Single payer advocates can’t make up their minds about the problem with the ACA
Ever since the Affordable Care Act was passed, the left wing critics of it—especially the single payer advocates—have said, wrongly, that it was passed at the behest of the insurance companies and that subsidies in the exchanges are a handout to them. This was never true for few reasons, not least because the insurance companies spend at least a hundred and forty million or so opposing the ACA. Now, to my great surprise, one of the leaders of the single payer movement in PA, Chuck Pennacchio, has posted an article on Facebook in which he seems to entirely reverse direction without noticing it.
This is Pennachio’s introductio to the article which quotes Aetna President Mark Bertolini “Will the Affordable Care Act (ObamaCare) succeed? Here’s a clue, provided in a speech by Aetna’s CEO, Mark Bertolini. ‘After a transition period, if Aetna cannot earn its cost of capital on exchanges, we will exit the market.’
Why does Pennacchio think that the ACA won’t succeed? Because insurance companies have such low profits they will withdraw from it! In other words, after criticizing the ACA for two because it will boost insurance company profits, now Chuck is saying it will fail because insurance company profits will be too low!!! And he does his without noticing that he’s flip-flopped on the question.
When it comes to the ACA, Chuck turns out to be a (Groucho) Marxist: Whatever it is, he’s against it. If his argument that the ACA is a sell out to the insurance company doesn’t work, he’ll just reverse direction and say the ACA will fail because insurance companies won’t take part in it.
Am I surprised or worried by Bertolini’s speech? Not at all. I’ve been saying for years that insurance companies are either going to have to totally change their predatory business model (in which they make profits by denying sick people coverage or care) or they will have to leave the business and be replaced by other institutions. Why? Because the ACA makes it impossible for insurance companies to carry out their old business model profitably.
And what might replace insurance companies? It might be consumer organizations (a model that folks in labor are thinking about in PA and elsewhere.) It might also be producer organizations. In fact, the ACA defines a new kind of organization, an “accountable care organization” that is composed of doctors and / or hospitals that provide health care on a capitation (fee for each person) rather than fee for service basis, which means they are spreading the risks of care among a large number of people and thus replacing insurance companies. Consumer and producer organizations are the key to making the changes in how we deliver and pay for health care so that we can improve care while reducing costs. As I’ve been arguing for years, this is the critical step we need to take to make health care affordable for all (and eliminate those long term budgetary problems you are hearing about.)

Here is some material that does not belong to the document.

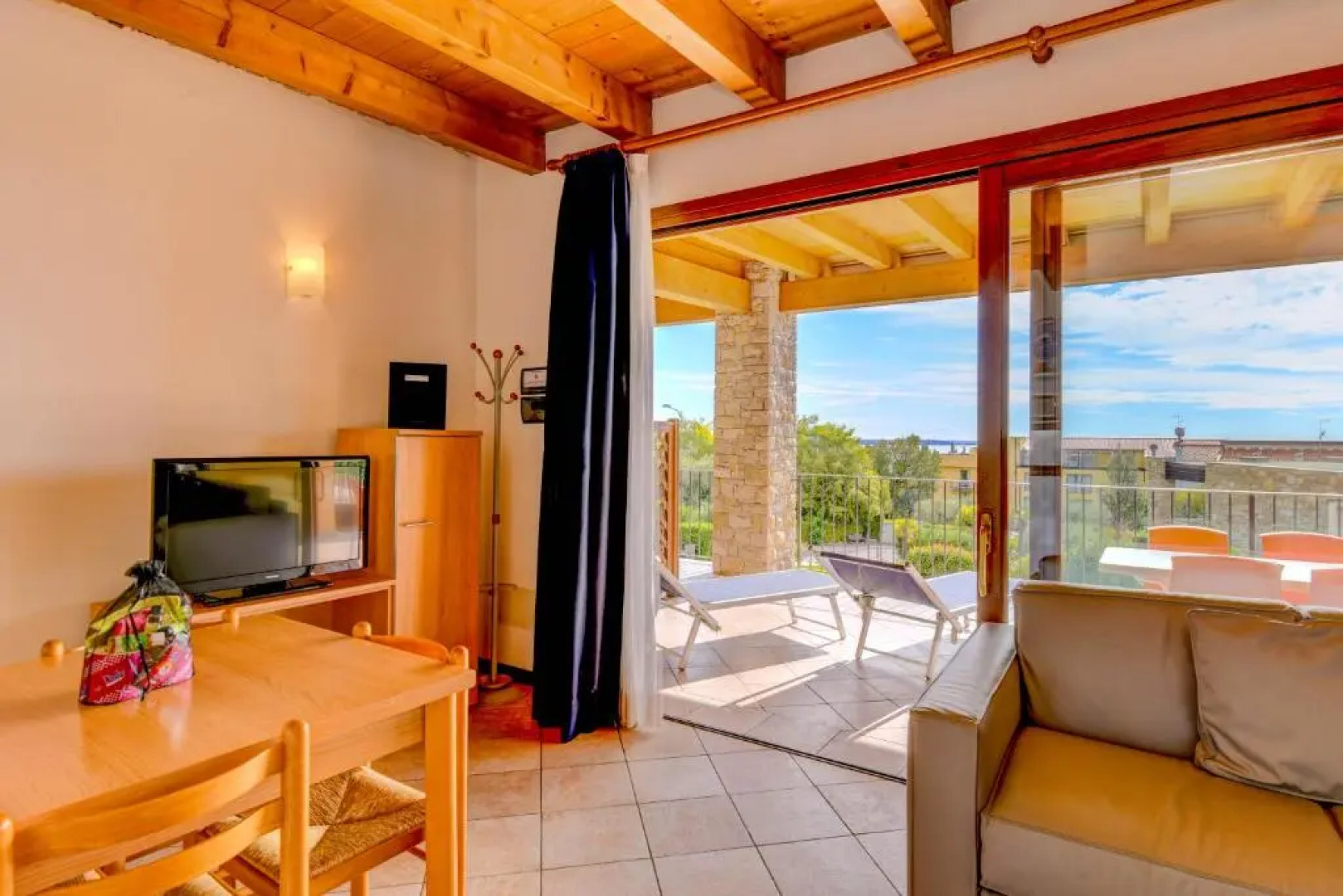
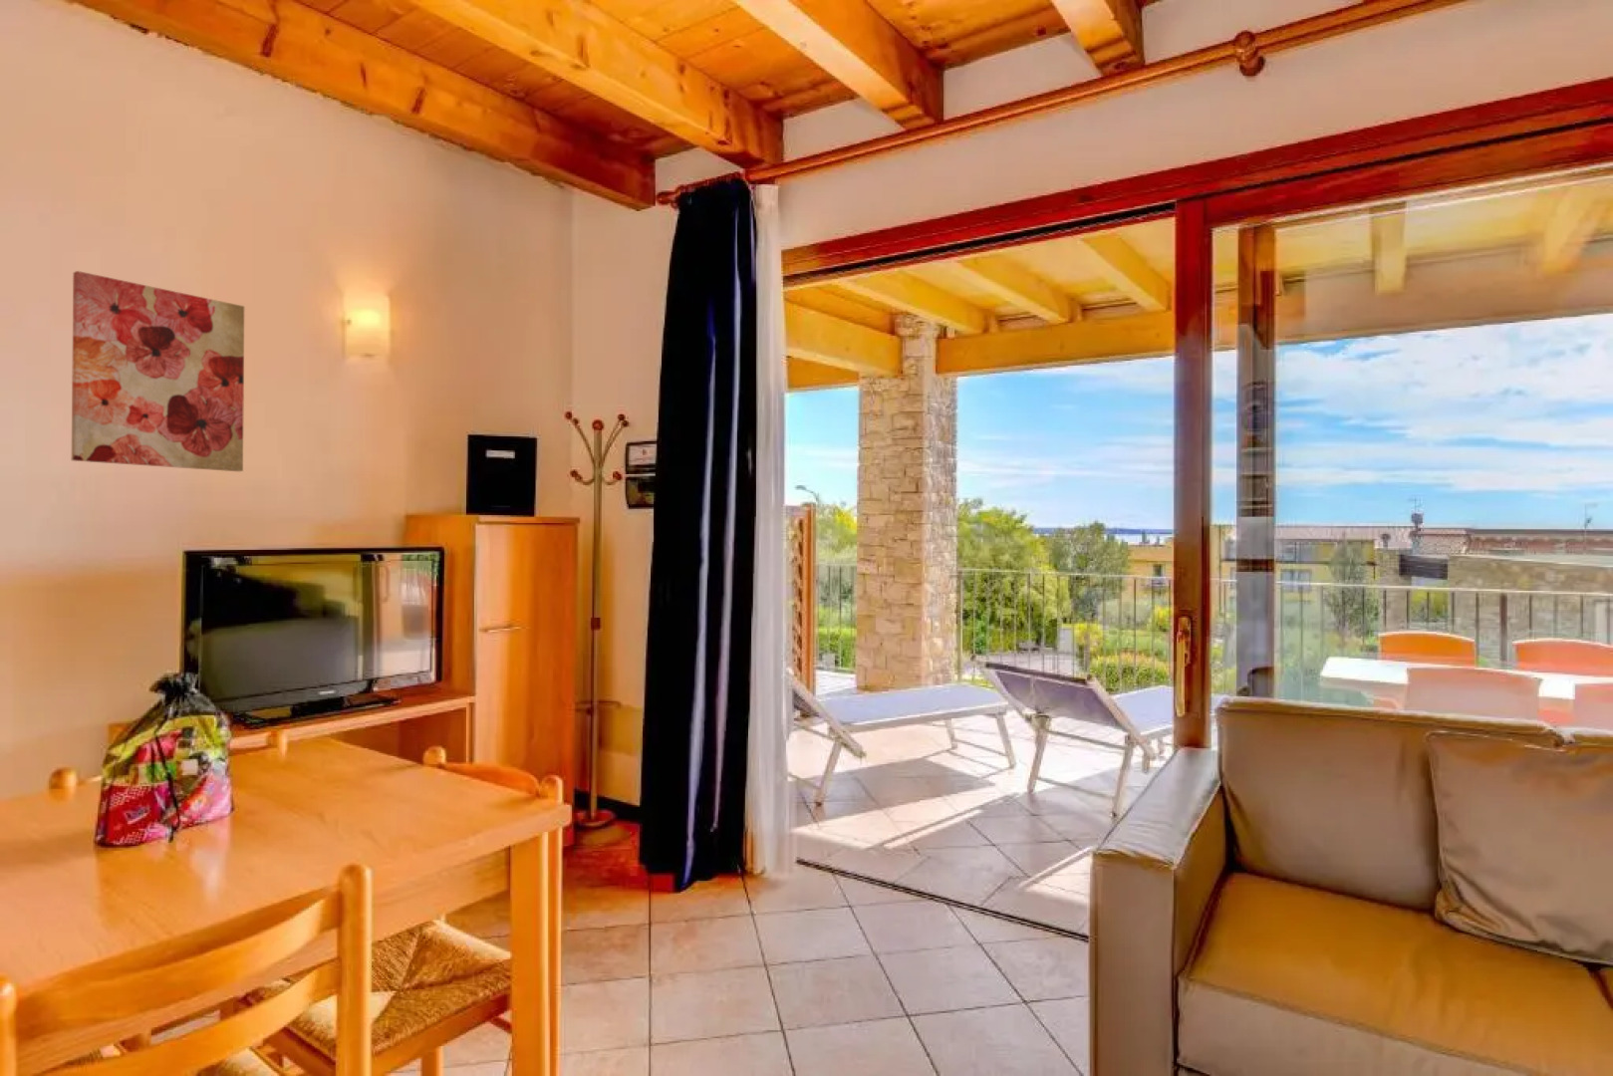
+ wall art [71,270,245,472]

That we need this kind of transformation is why I’ve always been dubious about single payer. If by some miracle (and that is what it would take) we had moved to single payer, the incentives to create thes new payment and delivery systems would have been much smaller. Indeed the single payer promise to eliminate most administrative costs has always been misguided. What we need in this country is not less administrative oversight of health care, we need the right kind of administrative oversight, the kind carried out by medical professionals themselves with the aim of identifying and eliminating, unnecessary, duplicative, ineffective, counter-productive medical care while encouraging the best practices throughout the country.
Here, for example, is a piece by Ezekiel Emanuel (Penn professor and physician, policy wonk) which explains why Accountable Care Organizations are likely to drive health insurance companies out of business.
Somehow, Chuck Pennacchio has missed this development and seems to think that the ACA won’t work if insurance companies don’t offer insurance in the exchanges. That’s never been true.
One last point, if you read the article about Bertolini, he also says health insurance premiums are going to double because of the ACA. I have no doubt that in order to maintain he profit margins and growth Aetna has had, Bertolini is going to try to double health insurance premiums. But it’s also pretty clear he’s not going to be able to do that, both because the growth in health costs has already dramatically slowed and because Aetna is going to have competition in the exchanges. Indeed, if he drives up insurance premiums for a year or two, that will lead to alternatives to the insurance companies jumping in sooner rather later. Bertolini’s warning that Aetna may leave the exchanges is a promise to the stock market that he won’t keep the company in a low profit margin business. And that shows (1) that we were right all along that the exchanges (and other provision of the ACA) will hold down insurance company profits by changing their business model and (2) that we were right to think that alternatives to the insurance companies will arise that compete with them and holds profits down.